The history of the LGBTQ movement was forever changed when Harvey Milk became the first out gay candidate for public office when he was elected as San Francisco City Supervisor. Lillian Faderman’s 2018 biography Harvey Milk: His Life and Death, explores Milk’s Jewish heritage in relation to his political service. The Times of Harvey Milk, the 1984 documentary film directed by Rob Epstein, received the 1985 Academy Award for Best Documentary Feature. The film was re-released in 2008 as part of the Criterion Collection featuring new interviews and footage.

The 1970s were a period of sexual freedom in the LGBTQ community. Some gay men became, in their words, “sexual outlaws,” viewing the choice to be promiscuous as a political statement. John Rechy’s account of the sexual underground in Los Angeles, The Sexual Outlaw: A Documentary; a Non-fiction Account, with Commentaries, of Three Days and Nights in the Sexual Underground, takes the reader into this world through the eyes of a hustler in 1970s Los Angeles.

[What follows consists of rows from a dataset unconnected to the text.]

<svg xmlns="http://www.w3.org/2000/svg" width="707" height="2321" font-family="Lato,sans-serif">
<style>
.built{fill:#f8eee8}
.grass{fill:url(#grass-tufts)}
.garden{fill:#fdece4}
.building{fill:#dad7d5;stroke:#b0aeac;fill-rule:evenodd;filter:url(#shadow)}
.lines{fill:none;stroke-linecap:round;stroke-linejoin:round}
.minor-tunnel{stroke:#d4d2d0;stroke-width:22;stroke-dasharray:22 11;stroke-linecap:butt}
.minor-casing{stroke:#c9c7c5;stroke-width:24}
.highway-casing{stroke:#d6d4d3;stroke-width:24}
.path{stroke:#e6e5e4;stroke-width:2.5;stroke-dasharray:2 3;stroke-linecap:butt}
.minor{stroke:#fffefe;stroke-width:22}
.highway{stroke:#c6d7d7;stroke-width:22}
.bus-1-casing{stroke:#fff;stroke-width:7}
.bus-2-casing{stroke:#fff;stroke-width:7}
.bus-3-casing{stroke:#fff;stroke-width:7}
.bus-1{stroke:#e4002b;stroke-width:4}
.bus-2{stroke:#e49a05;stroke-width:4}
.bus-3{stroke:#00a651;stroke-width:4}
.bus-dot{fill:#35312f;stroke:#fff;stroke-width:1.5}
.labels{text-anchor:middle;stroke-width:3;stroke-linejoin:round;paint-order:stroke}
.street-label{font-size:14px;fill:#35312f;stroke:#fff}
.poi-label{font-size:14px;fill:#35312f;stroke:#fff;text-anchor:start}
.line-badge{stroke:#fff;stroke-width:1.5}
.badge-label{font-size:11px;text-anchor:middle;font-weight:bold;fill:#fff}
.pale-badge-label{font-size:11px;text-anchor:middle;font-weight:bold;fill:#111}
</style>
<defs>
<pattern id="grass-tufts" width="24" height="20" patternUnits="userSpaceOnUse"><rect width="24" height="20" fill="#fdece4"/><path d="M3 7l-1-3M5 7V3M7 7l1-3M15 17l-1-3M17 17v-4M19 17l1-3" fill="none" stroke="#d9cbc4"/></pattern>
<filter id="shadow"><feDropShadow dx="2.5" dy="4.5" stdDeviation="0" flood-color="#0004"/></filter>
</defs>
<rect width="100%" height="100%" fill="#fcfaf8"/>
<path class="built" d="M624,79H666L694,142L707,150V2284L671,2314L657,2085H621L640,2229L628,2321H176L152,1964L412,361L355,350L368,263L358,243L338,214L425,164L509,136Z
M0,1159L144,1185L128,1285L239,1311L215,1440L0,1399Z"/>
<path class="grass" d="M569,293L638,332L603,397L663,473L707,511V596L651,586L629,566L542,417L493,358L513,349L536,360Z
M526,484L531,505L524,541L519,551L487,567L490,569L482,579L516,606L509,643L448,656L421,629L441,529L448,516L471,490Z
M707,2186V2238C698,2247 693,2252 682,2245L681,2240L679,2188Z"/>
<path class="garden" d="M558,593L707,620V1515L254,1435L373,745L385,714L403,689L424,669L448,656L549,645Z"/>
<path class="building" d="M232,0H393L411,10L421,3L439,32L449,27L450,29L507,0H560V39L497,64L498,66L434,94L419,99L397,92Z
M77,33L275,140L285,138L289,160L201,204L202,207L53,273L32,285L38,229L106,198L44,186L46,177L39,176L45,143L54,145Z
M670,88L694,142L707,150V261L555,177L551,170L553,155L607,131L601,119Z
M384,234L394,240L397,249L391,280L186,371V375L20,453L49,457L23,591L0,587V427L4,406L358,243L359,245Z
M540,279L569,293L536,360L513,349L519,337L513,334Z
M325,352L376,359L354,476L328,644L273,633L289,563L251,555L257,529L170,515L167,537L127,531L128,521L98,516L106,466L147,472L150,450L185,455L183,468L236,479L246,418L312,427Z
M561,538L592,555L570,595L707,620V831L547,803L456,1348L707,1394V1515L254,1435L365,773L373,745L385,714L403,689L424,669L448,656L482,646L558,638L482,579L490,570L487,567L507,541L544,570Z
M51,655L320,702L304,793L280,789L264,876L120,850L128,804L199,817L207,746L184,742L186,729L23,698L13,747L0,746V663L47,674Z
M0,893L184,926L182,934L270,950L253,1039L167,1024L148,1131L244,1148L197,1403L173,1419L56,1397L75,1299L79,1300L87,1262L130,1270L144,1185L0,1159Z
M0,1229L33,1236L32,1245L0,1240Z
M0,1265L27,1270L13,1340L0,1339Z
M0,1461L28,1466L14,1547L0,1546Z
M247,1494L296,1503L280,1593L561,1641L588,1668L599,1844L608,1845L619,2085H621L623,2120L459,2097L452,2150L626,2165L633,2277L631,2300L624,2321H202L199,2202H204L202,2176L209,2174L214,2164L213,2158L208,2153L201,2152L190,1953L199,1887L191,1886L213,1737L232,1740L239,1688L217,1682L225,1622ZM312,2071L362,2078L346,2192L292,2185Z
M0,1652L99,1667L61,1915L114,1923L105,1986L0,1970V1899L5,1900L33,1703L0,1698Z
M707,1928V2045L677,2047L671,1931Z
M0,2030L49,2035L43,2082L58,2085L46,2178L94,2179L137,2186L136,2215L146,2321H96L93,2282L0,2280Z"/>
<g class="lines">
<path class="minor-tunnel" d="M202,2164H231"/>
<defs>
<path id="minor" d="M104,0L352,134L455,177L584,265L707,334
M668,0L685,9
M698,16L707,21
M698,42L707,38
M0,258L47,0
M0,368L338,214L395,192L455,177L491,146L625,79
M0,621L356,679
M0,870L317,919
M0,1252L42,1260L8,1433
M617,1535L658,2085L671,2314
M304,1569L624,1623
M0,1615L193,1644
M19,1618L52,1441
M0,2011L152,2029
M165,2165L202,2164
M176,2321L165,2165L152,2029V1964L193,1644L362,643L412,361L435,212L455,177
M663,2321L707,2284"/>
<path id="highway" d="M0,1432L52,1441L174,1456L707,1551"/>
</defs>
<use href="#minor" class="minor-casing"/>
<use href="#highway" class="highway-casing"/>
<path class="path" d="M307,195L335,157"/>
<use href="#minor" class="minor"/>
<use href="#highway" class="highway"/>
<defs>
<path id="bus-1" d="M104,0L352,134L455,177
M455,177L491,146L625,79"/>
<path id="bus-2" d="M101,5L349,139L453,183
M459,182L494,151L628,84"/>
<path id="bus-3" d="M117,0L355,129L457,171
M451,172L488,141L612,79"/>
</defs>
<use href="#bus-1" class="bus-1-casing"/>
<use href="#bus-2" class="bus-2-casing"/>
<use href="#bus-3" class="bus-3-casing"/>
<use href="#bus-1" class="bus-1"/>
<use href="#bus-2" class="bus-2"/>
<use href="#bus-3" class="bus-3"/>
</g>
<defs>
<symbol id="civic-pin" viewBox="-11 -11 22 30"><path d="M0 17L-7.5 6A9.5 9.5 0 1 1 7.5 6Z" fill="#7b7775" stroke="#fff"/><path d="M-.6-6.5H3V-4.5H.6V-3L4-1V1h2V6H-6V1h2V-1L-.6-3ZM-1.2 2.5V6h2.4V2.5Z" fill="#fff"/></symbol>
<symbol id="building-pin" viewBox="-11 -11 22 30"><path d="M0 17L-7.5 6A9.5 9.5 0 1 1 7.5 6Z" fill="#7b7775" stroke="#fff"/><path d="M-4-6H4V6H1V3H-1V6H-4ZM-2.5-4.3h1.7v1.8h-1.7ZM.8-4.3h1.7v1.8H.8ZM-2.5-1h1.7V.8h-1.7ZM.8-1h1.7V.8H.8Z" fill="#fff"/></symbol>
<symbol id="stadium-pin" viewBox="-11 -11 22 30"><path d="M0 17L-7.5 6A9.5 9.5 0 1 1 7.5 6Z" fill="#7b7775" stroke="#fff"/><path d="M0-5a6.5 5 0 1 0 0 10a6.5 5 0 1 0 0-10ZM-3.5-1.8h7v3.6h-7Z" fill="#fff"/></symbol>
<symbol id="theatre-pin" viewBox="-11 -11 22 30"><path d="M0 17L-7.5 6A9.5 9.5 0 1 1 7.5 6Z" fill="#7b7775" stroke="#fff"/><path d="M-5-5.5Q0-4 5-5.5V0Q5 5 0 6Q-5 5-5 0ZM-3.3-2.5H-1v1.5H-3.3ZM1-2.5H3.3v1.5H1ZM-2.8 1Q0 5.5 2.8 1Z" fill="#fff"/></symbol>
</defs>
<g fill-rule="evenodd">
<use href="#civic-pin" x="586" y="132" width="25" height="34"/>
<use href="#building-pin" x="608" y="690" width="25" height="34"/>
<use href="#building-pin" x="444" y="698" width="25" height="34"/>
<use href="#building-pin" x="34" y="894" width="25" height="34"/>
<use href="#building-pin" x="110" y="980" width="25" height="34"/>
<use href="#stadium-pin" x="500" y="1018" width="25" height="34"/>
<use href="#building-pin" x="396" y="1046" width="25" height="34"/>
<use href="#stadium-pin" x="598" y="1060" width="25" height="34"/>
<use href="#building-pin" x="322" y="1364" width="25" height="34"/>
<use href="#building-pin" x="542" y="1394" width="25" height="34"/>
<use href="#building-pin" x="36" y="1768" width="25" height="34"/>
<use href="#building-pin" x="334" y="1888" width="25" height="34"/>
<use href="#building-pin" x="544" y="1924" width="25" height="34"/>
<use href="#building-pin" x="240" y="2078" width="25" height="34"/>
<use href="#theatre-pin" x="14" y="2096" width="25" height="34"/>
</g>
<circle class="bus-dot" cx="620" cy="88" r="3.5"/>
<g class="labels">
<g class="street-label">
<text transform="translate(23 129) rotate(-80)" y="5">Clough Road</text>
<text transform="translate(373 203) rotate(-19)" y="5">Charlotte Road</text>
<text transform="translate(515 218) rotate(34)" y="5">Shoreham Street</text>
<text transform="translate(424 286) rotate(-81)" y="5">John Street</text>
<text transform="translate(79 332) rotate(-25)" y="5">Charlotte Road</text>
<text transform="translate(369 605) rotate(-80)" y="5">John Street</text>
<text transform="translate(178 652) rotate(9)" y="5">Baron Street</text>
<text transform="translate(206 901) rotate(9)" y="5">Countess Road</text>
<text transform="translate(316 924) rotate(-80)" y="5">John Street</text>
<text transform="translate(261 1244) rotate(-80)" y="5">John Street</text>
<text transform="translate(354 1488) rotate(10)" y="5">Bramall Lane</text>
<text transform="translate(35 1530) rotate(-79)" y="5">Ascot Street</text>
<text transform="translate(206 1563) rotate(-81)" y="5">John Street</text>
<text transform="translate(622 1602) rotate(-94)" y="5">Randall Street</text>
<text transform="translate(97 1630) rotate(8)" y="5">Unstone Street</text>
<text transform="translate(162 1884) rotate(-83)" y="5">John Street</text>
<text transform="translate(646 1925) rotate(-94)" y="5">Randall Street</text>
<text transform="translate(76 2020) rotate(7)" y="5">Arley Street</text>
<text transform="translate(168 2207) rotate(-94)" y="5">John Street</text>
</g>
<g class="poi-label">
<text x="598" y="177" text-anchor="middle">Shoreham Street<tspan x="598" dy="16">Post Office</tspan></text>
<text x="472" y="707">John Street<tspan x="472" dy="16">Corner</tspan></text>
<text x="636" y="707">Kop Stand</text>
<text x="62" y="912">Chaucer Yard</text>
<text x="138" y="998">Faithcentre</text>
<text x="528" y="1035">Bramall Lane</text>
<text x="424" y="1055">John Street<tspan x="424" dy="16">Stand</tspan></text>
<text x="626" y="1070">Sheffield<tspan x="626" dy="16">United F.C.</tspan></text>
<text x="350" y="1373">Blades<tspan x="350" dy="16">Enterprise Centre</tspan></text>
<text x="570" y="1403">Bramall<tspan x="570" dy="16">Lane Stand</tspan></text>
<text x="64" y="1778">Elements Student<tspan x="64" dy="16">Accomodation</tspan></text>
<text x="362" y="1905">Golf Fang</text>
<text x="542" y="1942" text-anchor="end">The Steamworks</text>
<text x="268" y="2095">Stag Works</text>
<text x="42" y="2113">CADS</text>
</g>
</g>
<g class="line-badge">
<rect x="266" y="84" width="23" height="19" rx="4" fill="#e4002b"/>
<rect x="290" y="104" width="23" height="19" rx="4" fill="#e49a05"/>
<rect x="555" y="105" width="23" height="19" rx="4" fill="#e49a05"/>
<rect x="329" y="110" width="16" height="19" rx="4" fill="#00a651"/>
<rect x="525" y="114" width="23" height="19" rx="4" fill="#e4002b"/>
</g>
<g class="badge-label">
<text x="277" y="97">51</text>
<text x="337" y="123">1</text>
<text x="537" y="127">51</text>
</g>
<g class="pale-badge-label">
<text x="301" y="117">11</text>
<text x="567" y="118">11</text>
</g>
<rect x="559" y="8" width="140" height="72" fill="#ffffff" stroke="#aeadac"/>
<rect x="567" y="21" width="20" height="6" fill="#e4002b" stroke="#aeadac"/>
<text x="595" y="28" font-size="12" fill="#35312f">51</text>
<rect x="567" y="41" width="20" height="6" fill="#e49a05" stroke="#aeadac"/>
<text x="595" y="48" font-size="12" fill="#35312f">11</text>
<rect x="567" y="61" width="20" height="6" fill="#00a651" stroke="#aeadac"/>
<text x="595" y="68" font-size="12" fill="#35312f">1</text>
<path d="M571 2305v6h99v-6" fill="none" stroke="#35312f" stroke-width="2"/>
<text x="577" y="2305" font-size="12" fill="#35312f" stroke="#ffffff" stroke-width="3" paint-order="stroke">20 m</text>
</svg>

Beyond Shame: Reclaiming the Abandoned History of Radical Gay Sexuality by Patrick Moore analyzes and reclaims gay men’s sexual culture before AIDS. Katie Batza’s Before AIDS: Gay Health Politics in the 1970s changes the narrative of the “sexual revolution” the mainstream was fed as the cause of AIDS in the gay community. Gay men’s clinics grew out of early LGBT Rights organizing because gay men were not receiving quality care from larger health organizations. Batza uses case studies, archives, and interviews to highlight how these care providers came to be the first to address the AIDS/HIV crisis.

Reveal Digital’s Independent Voices: An Open Access Collection of Alternative Press is a valuable primary source featuring LGBTQ newspapers and small press magazines from the 1960s to the 1990s.